> **EXERCISE DETAILS**
Reproduce, without changes, the portion of the listing that opens with the line containing "[120, 0, 693, 679]" and closes with the line containing "[177, 48, 395, 332]", both lines included. Leave the pictures out of your copy.

> **STUDY MATERIAL**
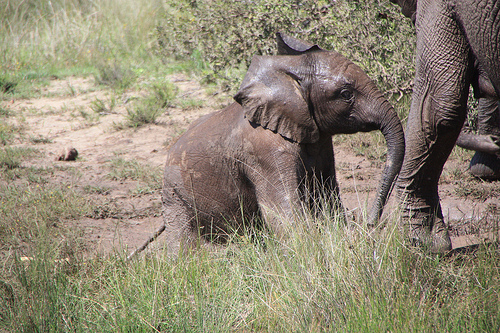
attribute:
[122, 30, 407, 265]
elephant — baby, wet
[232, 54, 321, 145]
ear — large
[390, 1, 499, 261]
elephant — large, adult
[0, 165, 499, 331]
grass — patchy, a small patch, tall, green, in foreground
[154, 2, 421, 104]
bush — in background, dry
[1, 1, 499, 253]
ground — brown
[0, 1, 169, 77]
grass — dry, green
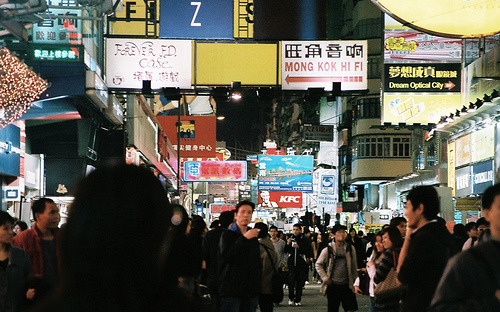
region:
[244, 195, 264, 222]
face of a man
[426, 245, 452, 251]
back of a man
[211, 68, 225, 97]
part of a board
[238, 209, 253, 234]
face of a man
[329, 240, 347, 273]
part of a jacket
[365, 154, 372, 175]
part of a building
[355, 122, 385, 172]
edge of a building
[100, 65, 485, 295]
Downtown area of a big city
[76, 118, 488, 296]
People walking around in a city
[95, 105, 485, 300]
People are enjoying the nightlife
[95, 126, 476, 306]
People are shopping at night time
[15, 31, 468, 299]
People are enjoying themselves after work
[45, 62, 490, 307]
People are looking for good bargains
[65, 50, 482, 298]
People are in an Asian city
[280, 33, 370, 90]
A sign in a city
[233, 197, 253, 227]
The head of a person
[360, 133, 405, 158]
The Windows on a building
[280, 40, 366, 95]
a sign with writing in two languages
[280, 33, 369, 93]
a white sign with black and red letters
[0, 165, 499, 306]
a large crowd of people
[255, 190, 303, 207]
a sign for kfc in the distance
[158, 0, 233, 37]
a blue sign that says z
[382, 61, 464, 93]
a black sign with yellow words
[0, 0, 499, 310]
a street filled with people and advertisements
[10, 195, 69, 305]
a man wearing a red shirt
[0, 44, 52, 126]
a bunch of christmas light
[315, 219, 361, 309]
a person wearing a white jacket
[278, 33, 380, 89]
a big red and black sign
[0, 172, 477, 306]
a bunch of people walking around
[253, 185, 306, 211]
a KFC sign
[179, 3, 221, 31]
a white letter z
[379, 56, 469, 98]
a sign for dream optical city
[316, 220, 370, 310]
a man smoking a cigerette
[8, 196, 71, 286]
a man in a red jacket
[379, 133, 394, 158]
a window in a building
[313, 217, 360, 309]
a man wearing a backpack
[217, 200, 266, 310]
a man with a black jacket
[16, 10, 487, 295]
people and colorful signs on a crowded street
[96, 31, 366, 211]
elevated signs in English and Chinese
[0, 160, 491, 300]
men and women wearing gray and black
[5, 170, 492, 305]
people on commercial street standing and socializing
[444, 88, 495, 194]
flat panel of many signs under row of lights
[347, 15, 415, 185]
curved building extending into street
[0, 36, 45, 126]
tiny white lights on a panel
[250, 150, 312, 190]
blue sign with buildings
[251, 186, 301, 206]
internationally-recognized red sign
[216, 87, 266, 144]
black sky with two lit downward lights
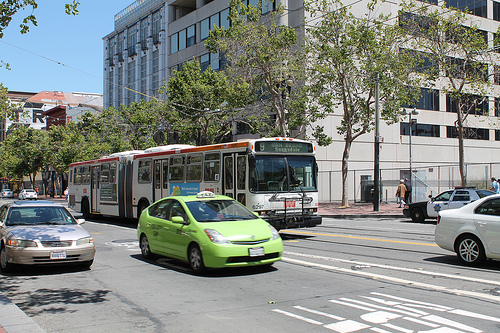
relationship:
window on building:
[446, 22, 486, 47] [99, 0, 499, 201]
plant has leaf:
[0, 122, 50, 173] [12, 138, 29, 150]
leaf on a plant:
[87, 127, 102, 141] [86, 57, 258, 152]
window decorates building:
[492, 0, 500, 21] [99, 0, 499, 201]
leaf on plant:
[82, 147, 93, 156] [72, 107, 127, 214]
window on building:
[492, 0, 500, 21] [99, 0, 499, 201]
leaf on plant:
[176, 75, 257, 110] [212, 31, 310, 131]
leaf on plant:
[314, 124, 325, 129] [370, 0, 491, 190]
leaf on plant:
[17, 132, 26, 141] [0, 119, 57, 188]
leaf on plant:
[53, 114, 89, 136] [304, 0, 429, 217]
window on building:
[492, 0, 500, 21] [167, 2, 498, 200]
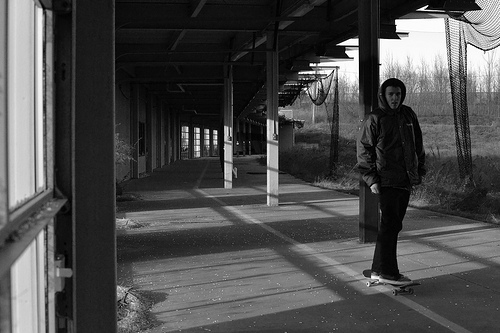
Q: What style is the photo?
A: Black and white.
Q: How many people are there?
A: 1.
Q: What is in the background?
A: Trees.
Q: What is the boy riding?
A: Skateboard.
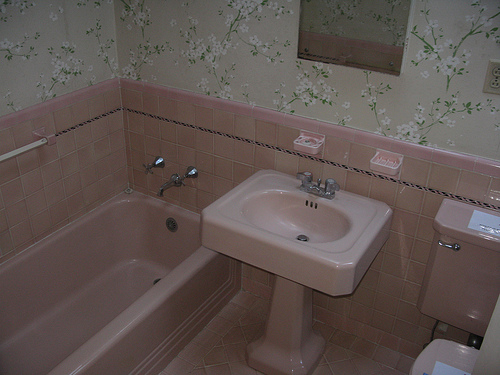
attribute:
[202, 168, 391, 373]
sink — pink, white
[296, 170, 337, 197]
faucet — silver, chrome, gray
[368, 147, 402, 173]
toothbrush holder — pink, present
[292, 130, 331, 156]
soap dish — pink, small, floral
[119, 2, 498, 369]
wall — floral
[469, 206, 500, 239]
sign — white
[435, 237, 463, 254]
handle — silver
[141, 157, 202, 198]
faucet — silver, chrome, gray, pink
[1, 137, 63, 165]
towel rack — white, pink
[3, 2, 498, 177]
wallpaper — floral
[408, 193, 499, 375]
toilet — pink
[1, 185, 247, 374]
bath tub — pink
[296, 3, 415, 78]
mirror — present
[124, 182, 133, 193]
plug — white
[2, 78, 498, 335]
tile — pink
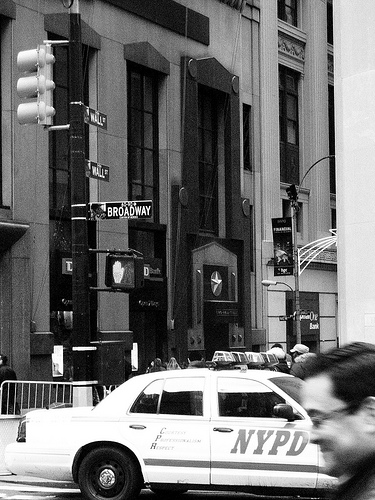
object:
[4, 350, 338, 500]
police car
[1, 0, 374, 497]
new york city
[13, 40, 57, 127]
traffic light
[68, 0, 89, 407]
pole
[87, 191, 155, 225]
street sign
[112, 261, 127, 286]
hand signal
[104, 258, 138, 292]
light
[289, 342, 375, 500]
man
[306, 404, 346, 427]
glasses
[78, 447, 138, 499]
tire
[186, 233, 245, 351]
building door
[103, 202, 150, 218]
broadway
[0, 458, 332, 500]
street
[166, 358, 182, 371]
people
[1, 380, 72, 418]
fence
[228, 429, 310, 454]
nypd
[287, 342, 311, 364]
man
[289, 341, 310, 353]
cap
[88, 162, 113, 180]
street sign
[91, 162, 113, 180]
wall st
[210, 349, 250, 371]
emergency lights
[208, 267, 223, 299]
star logo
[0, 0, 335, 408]
building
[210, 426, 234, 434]
door opener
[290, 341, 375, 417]
hair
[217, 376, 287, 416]
glass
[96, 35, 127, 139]
cement bricks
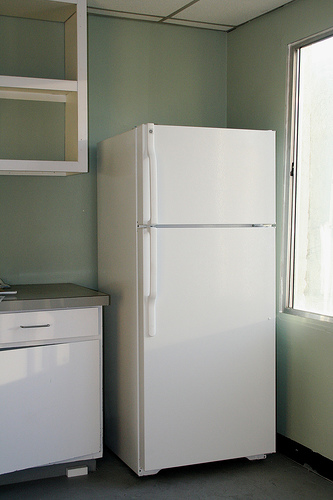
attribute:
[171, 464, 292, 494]
floor — gray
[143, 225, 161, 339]
handle — white, refrigerator handle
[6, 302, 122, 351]
drawer — white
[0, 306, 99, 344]
drawer — white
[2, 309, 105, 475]
cabinet — white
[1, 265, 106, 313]
counter — gray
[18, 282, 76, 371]
cabinet — white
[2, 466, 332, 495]
flooring — grey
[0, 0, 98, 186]
cabinets — white, open cabinets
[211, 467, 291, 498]
tiles — white, ceiling tiles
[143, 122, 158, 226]
handle — white, refrigerator handle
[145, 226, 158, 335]
handle — white, refrigerator handle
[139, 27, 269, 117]
walls — green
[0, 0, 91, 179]
cabinets — white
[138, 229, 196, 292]
door — white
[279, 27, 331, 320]
window — long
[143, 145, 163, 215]
handle — white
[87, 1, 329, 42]
tile — white, ceiling tiles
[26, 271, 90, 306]
counter top — gray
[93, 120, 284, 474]
refrigerator — white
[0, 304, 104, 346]
drawer — white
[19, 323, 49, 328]
handle — silver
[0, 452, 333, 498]
floor covering — worn, gray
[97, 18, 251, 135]
wall — green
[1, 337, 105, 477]
cabinet — bottom cabinet, slightly open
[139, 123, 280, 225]
door — white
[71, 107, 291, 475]
refrigerator — large, white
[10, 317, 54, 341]
handle — silver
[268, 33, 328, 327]
frame — silver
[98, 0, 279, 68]
frame — dark frame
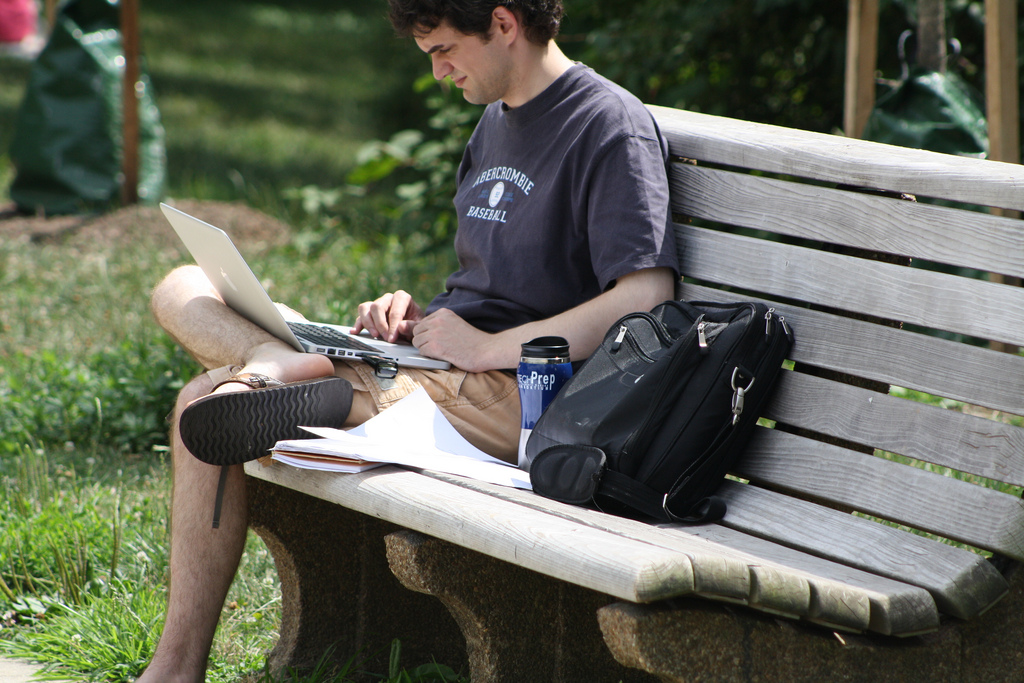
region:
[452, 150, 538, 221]
The design and names on the man's t-shirt.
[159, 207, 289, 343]
The lid of the laptop on the man's lap.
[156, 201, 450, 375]
The laptop on the man's lap.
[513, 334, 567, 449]
The thermus cup next to the man.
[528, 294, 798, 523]
The black book bag on the bench.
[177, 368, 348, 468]
The man's flip flop sandal on his foot.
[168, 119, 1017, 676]
The bench the man is sitting on.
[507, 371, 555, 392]
The white lettering on the thermus cup next to the man.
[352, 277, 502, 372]
The man's hands resting on the laptop.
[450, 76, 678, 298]
The t-shirt the man is wearing.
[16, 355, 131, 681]
Grass is green color.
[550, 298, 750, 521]
bag is in bench.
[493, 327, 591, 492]
Coffee mug is blue and black color.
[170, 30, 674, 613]
man is sitting in the bench.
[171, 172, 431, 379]
laptop is grey color.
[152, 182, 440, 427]
Laptop is in the man lap.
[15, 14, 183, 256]
Trash is green color.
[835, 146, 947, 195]
wood on the bench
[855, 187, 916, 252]
wood on the bench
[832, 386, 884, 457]
wood on the bench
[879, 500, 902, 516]
wood on the bench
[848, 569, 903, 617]
wood on the bench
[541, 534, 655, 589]
wood on the bench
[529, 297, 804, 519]
Black backpack on a bench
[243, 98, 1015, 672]
A wood bench outdoors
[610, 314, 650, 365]
A zipper on a backpack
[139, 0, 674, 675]
A guy sitting on a bench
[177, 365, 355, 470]
Flip flops on a man's foot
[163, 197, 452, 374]
A silver laptop on a man's lap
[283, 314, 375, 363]
A keyboard on a laptop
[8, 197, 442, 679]
Green grass near a bench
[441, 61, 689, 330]
A shirt on a man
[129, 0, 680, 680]
A person is sitting down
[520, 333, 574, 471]
A bottle for holding liquid.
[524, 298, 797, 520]
A bag for holding things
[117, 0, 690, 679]
man who is wearing khaki shorts and dark blue shirt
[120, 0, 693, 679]
man who is deeply engrossed in his laptop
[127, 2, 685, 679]
man sitting on a wooden park bench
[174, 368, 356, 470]
flip flop on the mans foot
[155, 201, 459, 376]
laptop on the mans lap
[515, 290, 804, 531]
mans black back pack sitting next to himon the bench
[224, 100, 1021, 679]
bench the man is sitting on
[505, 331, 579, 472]
glass sitting next to the man on the bench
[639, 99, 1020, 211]
wooden slat of the bench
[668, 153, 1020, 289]
wooden slat of the bench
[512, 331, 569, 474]
blue and gray travel mug with black lid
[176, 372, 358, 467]
brown leather thong sandals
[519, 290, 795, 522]
black backpack with silver zippers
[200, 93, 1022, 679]
light gray wooden park bench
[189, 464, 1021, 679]
cement legs of a gray bench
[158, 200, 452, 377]
white open laptop with black keyboard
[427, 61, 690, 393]
blue tee shirt with white letters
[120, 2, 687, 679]
man sitting with right leg crossed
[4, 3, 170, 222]
large green trash bag behind a post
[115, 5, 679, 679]
a person is sitting down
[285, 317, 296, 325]
a key on a keyboard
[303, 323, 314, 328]
a key on a keyboard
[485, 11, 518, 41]
the ear of the man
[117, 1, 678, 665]
the man is sitting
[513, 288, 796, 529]
the bag is black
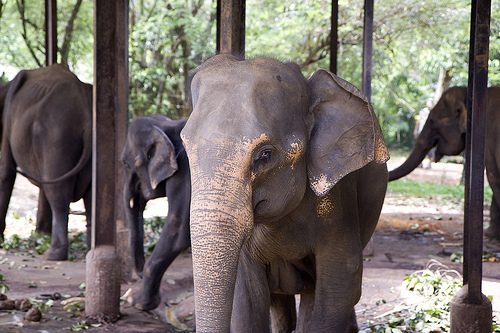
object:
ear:
[301, 69, 392, 198]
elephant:
[177, 48, 395, 332]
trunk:
[185, 149, 253, 333]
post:
[359, 0, 376, 96]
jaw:
[256, 193, 300, 225]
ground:
[406, 193, 455, 330]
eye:
[250, 144, 275, 166]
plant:
[375, 30, 429, 106]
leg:
[119, 202, 191, 311]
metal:
[85, 156, 132, 247]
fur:
[221, 78, 262, 112]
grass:
[409, 180, 455, 197]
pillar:
[85, 0, 134, 248]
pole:
[214, 0, 248, 56]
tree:
[392, 0, 500, 159]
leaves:
[382, 113, 413, 141]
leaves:
[396, 271, 417, 297]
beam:
[462, 0, 487, 301]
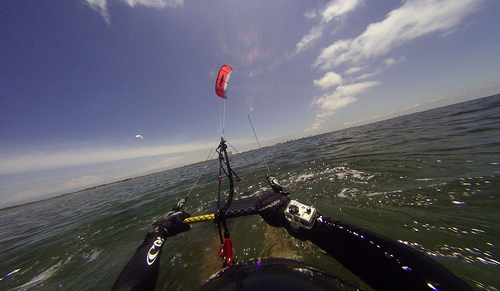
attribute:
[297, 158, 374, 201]
foam — white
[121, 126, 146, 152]
kite — red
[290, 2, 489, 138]
clouds — thin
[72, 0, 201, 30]
clouds — thin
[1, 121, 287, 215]
clouds — thin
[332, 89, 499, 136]
clouds — thin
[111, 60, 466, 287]
parachute — white, red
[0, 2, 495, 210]
sky — blue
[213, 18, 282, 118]
light — blur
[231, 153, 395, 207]
foam — white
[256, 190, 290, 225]
glove — black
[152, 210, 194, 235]
glove — black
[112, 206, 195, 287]
left arm — black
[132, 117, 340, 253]
harness — black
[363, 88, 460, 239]
water — greenish colored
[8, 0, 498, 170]
sky — bright, blue, clear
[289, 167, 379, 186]
wave — splashing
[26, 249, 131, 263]
wave — splashing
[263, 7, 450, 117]
clouds — white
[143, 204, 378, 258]
arms — black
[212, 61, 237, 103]
sail — large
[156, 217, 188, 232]
glove — black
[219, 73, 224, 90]
spot — black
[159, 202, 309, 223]
writing — white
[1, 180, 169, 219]
background — distant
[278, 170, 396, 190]
tops — white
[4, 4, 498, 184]
sky — blue, bright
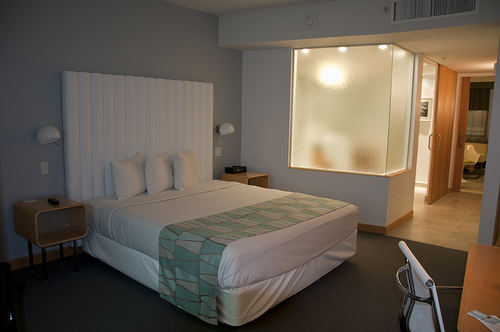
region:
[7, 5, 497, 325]
a clean bathroom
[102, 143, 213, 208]
three white pillows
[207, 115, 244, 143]
a lamp on right side of bed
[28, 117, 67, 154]
lamp on left side of bed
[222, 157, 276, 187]
a night table on right side of bed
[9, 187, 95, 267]
a night table on left side of bed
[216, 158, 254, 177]
a black stuff over a table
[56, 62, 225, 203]
headboard of bed is white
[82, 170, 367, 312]
sheets of bed are white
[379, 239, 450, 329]
a white chair in front a table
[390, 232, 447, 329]
a chair at a desk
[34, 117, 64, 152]
a lamp on a wall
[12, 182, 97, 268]
a nightstand next to a bed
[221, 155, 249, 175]
an alarm clock on a nightstand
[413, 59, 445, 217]
an open bathroom door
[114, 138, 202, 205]
three pillow on a bed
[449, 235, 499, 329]
a brown wooden desk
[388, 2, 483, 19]
a vent next to the ceiling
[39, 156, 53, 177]
a lightswitch next to a bed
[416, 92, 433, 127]
a picture on a wall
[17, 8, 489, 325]
an attractive hotel room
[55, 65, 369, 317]
a king sized bed with modern bedding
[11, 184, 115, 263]
a modern night stand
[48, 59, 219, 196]
a cushioned headboard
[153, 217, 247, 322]
a green and grey bedspread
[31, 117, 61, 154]
rounded white light fixtures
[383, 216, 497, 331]
a chair at a desk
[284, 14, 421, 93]
lighting in an adjacent room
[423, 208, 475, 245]
tan tiled flooring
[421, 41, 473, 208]
brown woodend doors with handles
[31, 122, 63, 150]
built-in bedside lights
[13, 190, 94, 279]
wooden,modern night stand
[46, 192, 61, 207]
remote control for tv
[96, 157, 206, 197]
group of three pillows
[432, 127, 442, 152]
polished metal door handle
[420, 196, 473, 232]
ceramic tile flooring material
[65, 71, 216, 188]
tall white modern head board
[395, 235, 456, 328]
white leather office chair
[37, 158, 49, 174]
wall switch for light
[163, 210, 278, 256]
colorful throw blanket on bed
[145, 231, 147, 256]
side of a bed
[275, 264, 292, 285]
edge of a bed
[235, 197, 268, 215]
part of a mattress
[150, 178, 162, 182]
part of a pillow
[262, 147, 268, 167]
part of a wall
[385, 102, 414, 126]
part of a window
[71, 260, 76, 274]
part of a floor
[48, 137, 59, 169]
part of a bulb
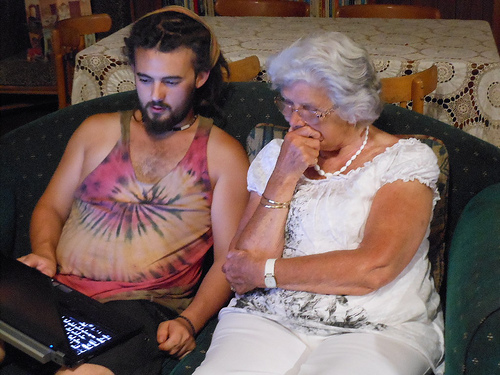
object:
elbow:
[352, 249, 393, 294]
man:
[33, 22, 250, 334]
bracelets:
[261, 194, 290, 210]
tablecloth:
[69, 13, 496, 149]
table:
[67, 16, 496, 138]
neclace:
[310, 124, 372, 179]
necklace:
[171, 112, 198, 130]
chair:
[40, 11, 121, 102]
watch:
[264, 258, 279, 291]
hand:
[274, 123, 321, 181]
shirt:
[51, 109, 210, 300]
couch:
[5, 82, 497, 374]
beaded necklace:
[303, 126, 370, 177]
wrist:
[259, 167, 297, 200]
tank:
[48, 107, 220, 300]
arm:
[232, 130, 321, 277]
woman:
[204, 35, 463, 369]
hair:
[125, 14, 226, 118]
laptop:
[0, 250, 146, 371]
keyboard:
[44, 312, 115, 356]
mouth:
[290, 129, 322, 143]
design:
[400, 59, 475, 103]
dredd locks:
[125, 8, 224, 124]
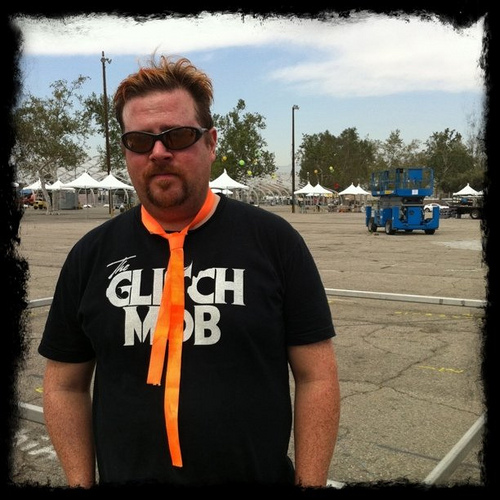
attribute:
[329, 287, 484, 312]
line — white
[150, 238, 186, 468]
tie — orange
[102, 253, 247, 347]
text — white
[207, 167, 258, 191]
tent top — white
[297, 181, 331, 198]
umbrella — open, white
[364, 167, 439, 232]
vehicle — blue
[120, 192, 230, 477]
tie — orange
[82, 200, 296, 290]
shirt — black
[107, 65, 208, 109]
hair — blonde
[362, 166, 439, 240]
vehicle — blue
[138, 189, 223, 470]
ribbon — orange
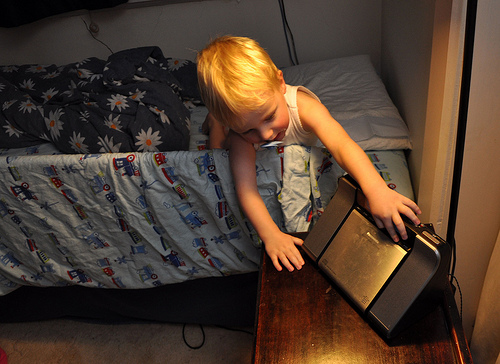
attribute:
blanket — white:
[21, 87, 411, 314]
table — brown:
[255, 241, 464, 362]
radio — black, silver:
[278, 191, 471, 318]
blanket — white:
[4, 138, 308, 278]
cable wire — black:
[275, 0, 304, 82]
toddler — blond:
[194, 30, 421, 278]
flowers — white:
[94, 133, 124, 153]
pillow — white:
[103, 2, 304, 76]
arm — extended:
[304, 91, 416, 227]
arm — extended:
[233, 137, 273, 247]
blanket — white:
[1, 45, 203, 150]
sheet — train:
[2, 155, 415, 297]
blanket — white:
[5, 158, 260, 276]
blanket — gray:
[26, 61, 240, 166]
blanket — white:
[2, 59, 415, 300]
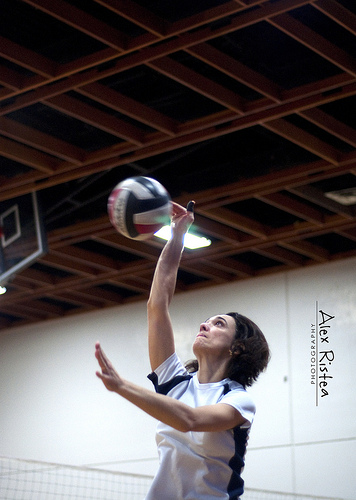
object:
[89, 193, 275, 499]
person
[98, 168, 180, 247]
ball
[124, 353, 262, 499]
uniform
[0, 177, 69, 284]
hoop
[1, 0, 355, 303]
ceiling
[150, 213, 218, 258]
light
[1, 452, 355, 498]
net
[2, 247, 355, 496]
wall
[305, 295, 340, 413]
logo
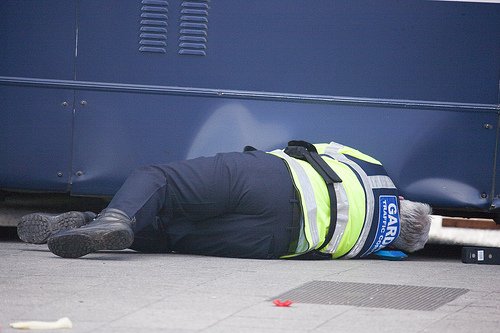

> **YOUR RESPONSE**
[120, 0, 693, 679]
man who is deeply engrossed in his laptop
[127, 2, 685, 679]
man sitting on a wooden park bench
[174, 368, 356, 470]
flip flop on the mans foot
[155, 201, 459, 376]
laptop on the mans lap
[515, 290, 804, 531]
mans black back pack sitting next to himon the bench
[224, 100, 1021, 679]
bench the man is sitting on
[505, 331, 579, 472]
glass sitting next to the man on the bench
[639, 99, 1020, 211]
wooden slat of the bench
[668, 153, 1020, 289]
wooden slat of the bench
[512, 331, 569, 474]
blue and gray travel mug with black lid
[176, 372, 358, 467]
brown leather thong sandals
[519, 290, 795, 522]
black backpack with silver zippers
[200, 93, 1022, 679]
light gray wooden park bench
[189, 464, 1021, 679]
cement legs of a gray bench
[158, 200, 452, 377]
white open laptop with black keyboard
[427, 61, 690, 393]
blue tee shirt with white letters
[120, 2, 687, 679]
man sitting with right leg crossed
[4, 3, 170, 222]
large green trash bag behind a post
[115, 5, 679, 679]
a person is sitting down
[285, 317, 296, 325]
a key on a keyboard
[303, 323, 314, 328]
a key on a keyboard
[485, 11, 518, 41]
the ear of the man
[117, 1, 678, 665]
the man is sitting
[513, 288, 796, 529]
the bag is black
object:
ear:
[301, 69, 392, 198]
elephant:
[177, 48, 395, 332]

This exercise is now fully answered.